By the bioMérieux Connection Editors
Throughout history, infectious diseases have taken an overwhelming toll on the lives of people around the world. However, since the 1920s, infectious disease has not been a leading cause of death in the United States and many other nations as well. This is due to improved sanitation and hygiene, the discovery of antibiotics, and the implementation of childhood immunization programs. Today, 16 diseases are now preventable in the U.S. because of childhood vaccines.
This year, the ongoing COVID-19 pandemic has served as a reminder that our fight with infectious disease is constantly evolving. “From the HIV/AIDS epidemic to outbreaks of Ebola, the landscape of infectious diseases requires continued effort and preparation to overcome new obstacles and pathogens that can arise at any time,” states the 2020 Medicines in Development Report for Infectious Disease by the American’s Biopharmaceutical Companies organization.
As infectious diseases evolve, the medical community has been working to meet the challenge by updating and improving the tools we use to combat infections. Right now, biopharmaceutical research companies have 421 medicines and vaccines in development to treat or prevent fungal, bacterial, and viral infections.
Below we’ve summarized some of the top medicines and vaccines that are in the pipeline for the treatment and prevention of infectious disease.
Treatment for drug-susceptible tuberculosis (TB)
For many decades, little progress was made in researching and developing ways to improve TB treatment. However, in recent years, due to funding and market incentives, clinical research and treatment development has been initiated. Many clinical trials are in progress to find more effective treatments for both multi-drug resistant TB and drug-susceptible TB. A clinical review article published in March in the BMJ discusses and compares ongoing clinical trials for drugs aiming to treat TB.
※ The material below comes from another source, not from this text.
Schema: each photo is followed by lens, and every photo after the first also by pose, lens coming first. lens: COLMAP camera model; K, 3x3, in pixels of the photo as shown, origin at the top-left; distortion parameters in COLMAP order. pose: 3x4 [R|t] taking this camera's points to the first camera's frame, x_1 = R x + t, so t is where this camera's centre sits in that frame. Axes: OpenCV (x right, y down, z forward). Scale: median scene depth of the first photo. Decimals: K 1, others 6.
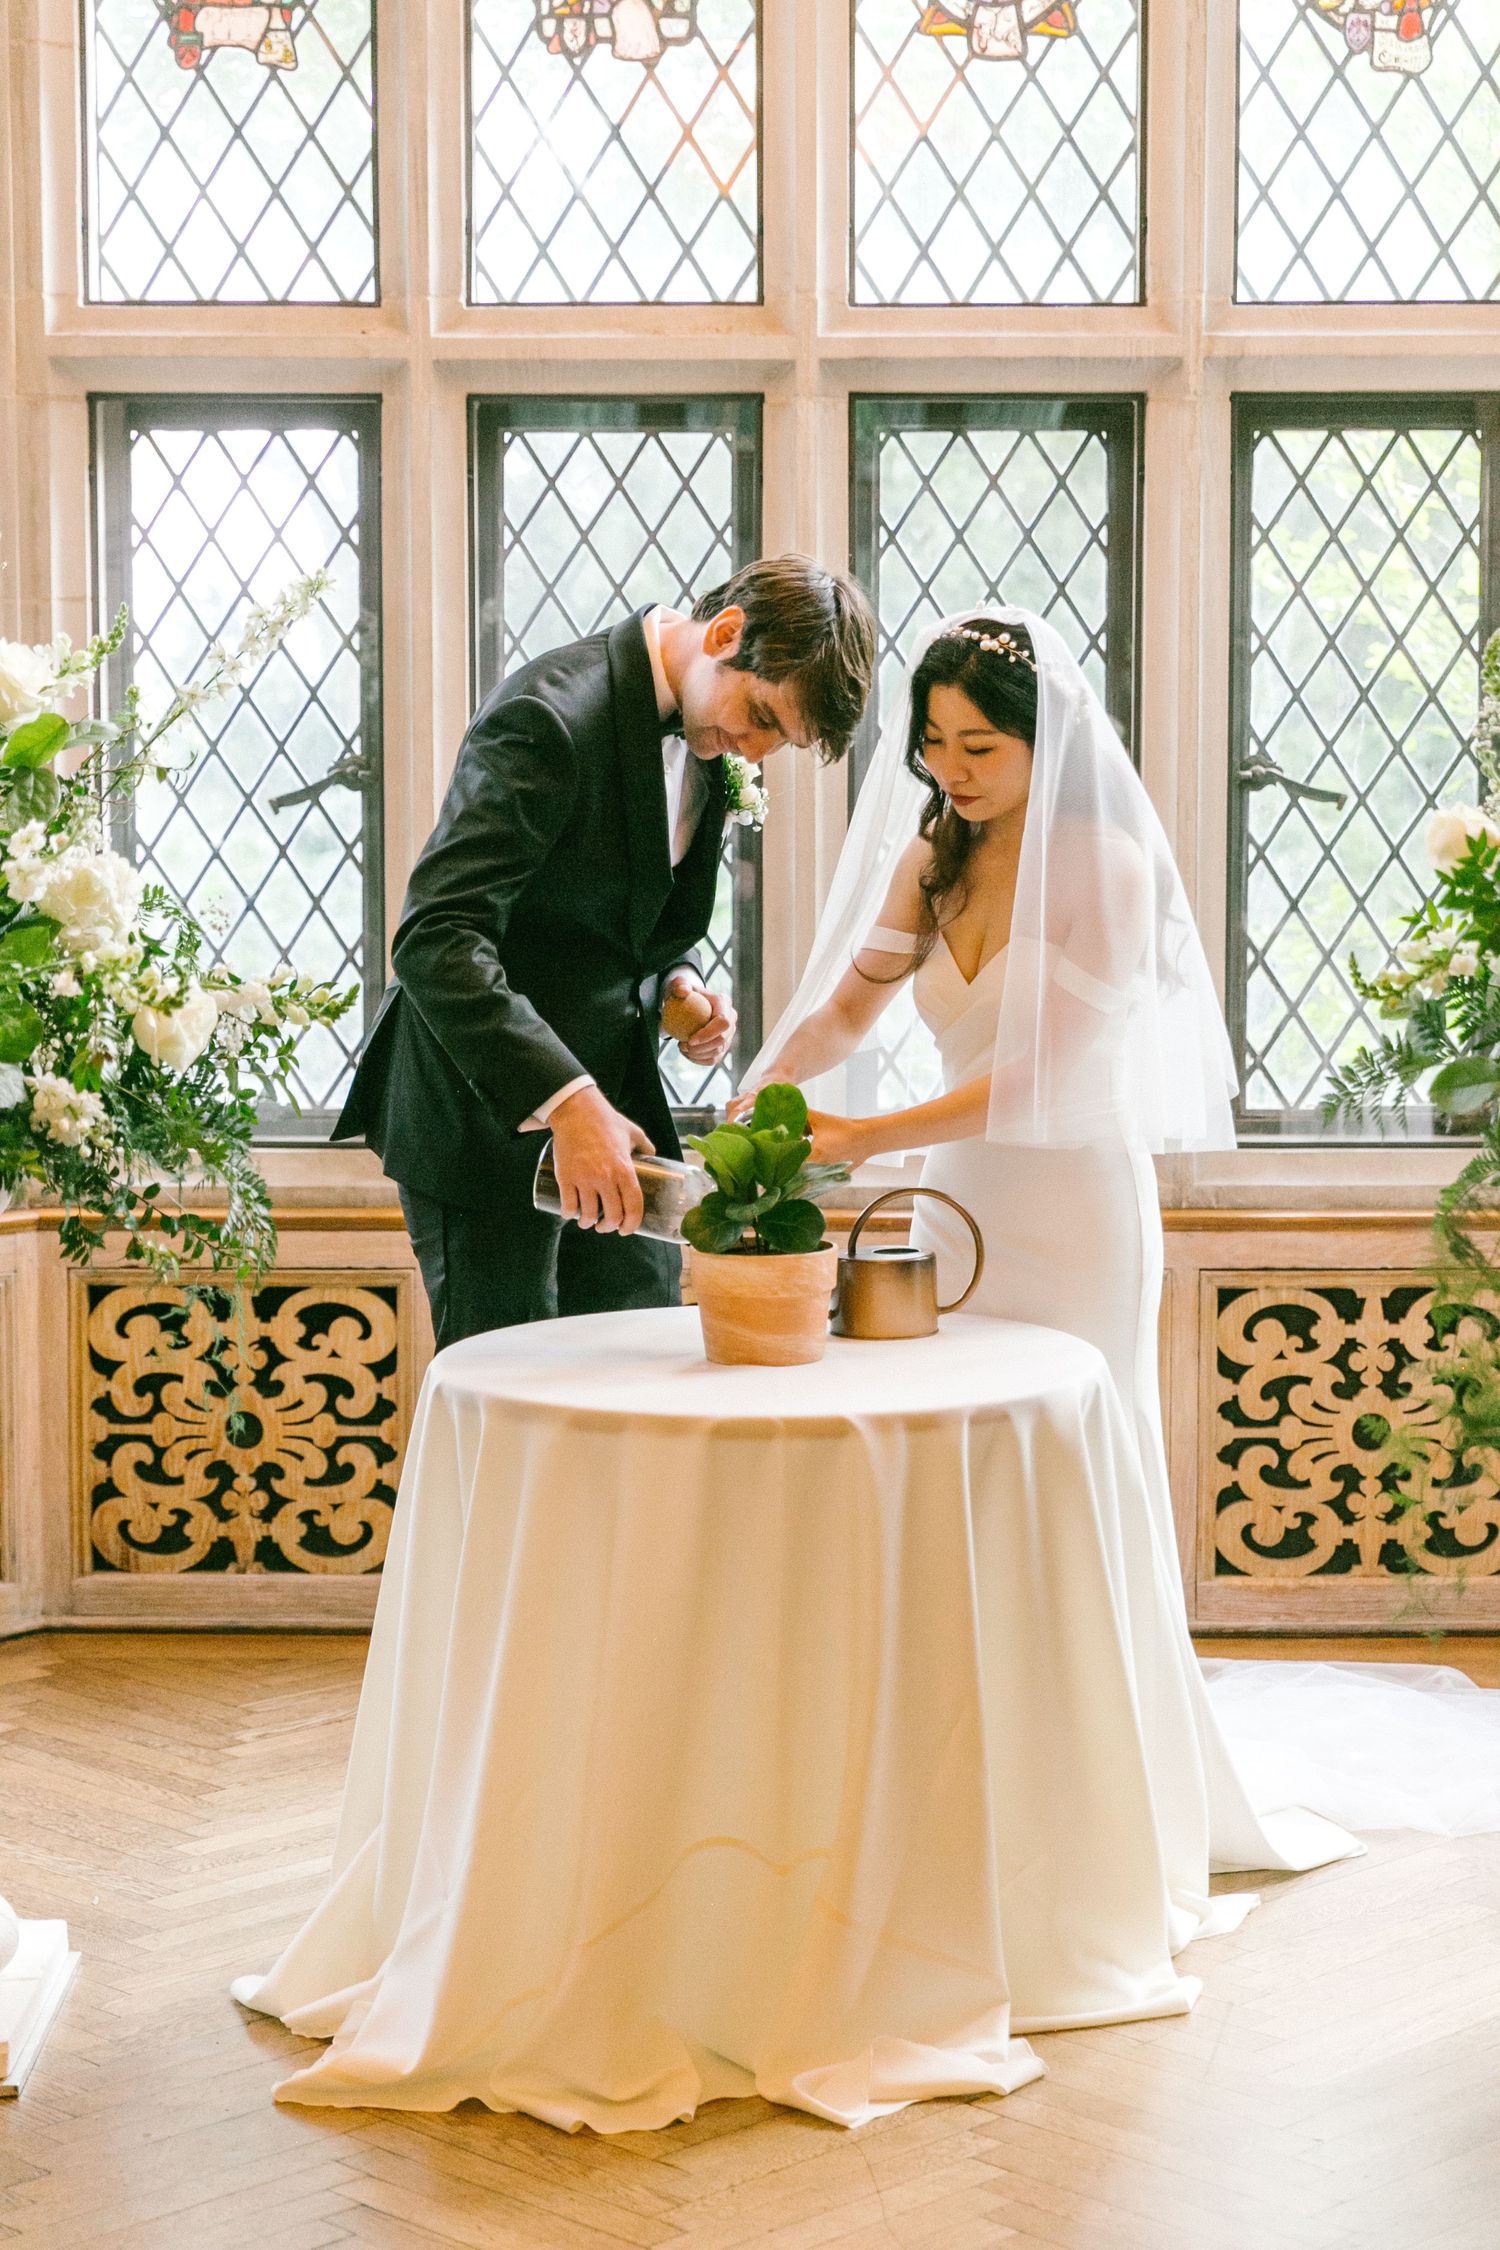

One of the new promising anti-TB candidates in development is an antibacterial that will serve as an oral treatment for drug-susceptible TB. “It acts by suppressing protein synthesis in TB by selectively inhibiting the enzyme Leucyl t-ribose nucleic acid (RNA) synthetase. By inhibiting the protein synthesis, the medicine prevents the formation of the MTB cell walls,” states the 2020 Medicines in Development Report for Infectious Disease.
Broad-spectrum antiviral medicine to aid treatment of COVID-19
Remdesivir, a broad-spectrum antiviral medicine, has been shown to be viable treatment for COVID-19 infection. Early clinical trial results were mixed, with some showing that the drug provided no benefit. However, one study demonstrated that patients in a 5-day remdesivir treatment group were more likely to show improvement than those not given the medicine. Now, final reports from clinical trials, published in October and November, have confirmed the benefits remdesivir can have on COVID-19 patients.
“Coronaviruses have genomes made up of ribonucleic acid (RNA). Remdesivir interferes with one of the key enzymes the virus needs to replicate RNA. This prevents the virus from multiplying,” states a final report of clinical trial results published by the National Institutes of Health.
A vaccine to prevent COVID-19
In early December, the FDA granted emergency use authorization (EUA) for the COVID-19 vaccine created by Pfizer and BioNTech. A second vaccine, created by Moderna and the National Institutes of Health (NIH), received EUA on December 18th. Because of global cooperation and investment of scientific and financial resources, as well as a strong body of existing research and technology, the vaccine development process was substantially expedited, compressing a timeline that can sometimes last a decade into less than a year.
According to a Medical News Today article, genomic sequencing played a major role by allowing researchers to discover the viral sequence of the SARS-CoV-2 virus about 10 days after serious COVID-19 cases were reported. Researchers then quickly assembled to share their data with other scientists, and worldwide cooperation allowed the process of vaccine research and clinical trials to be fast-tracked. In the U.S., Operation Warp Speed partnered with multiple institutions, such as the National Institutes of Health (NIH) and the Centers for Disease Control and Prevention (CDC), to develop, manufacture, and distribute 300 million vaccine doses throughout 2021.
Several countries have begun administering the Pfizer and BioNTech vaccine, including Canada, the United Kingdom, and the United States. The distribution of the vaccine has sparked positive outlooks for 2021, with hopes that enough people will be immunized to bring the COVID-19 pandemic to an end.
Opinions expressed in this article are not necessarily those of bioMérieux, Inc.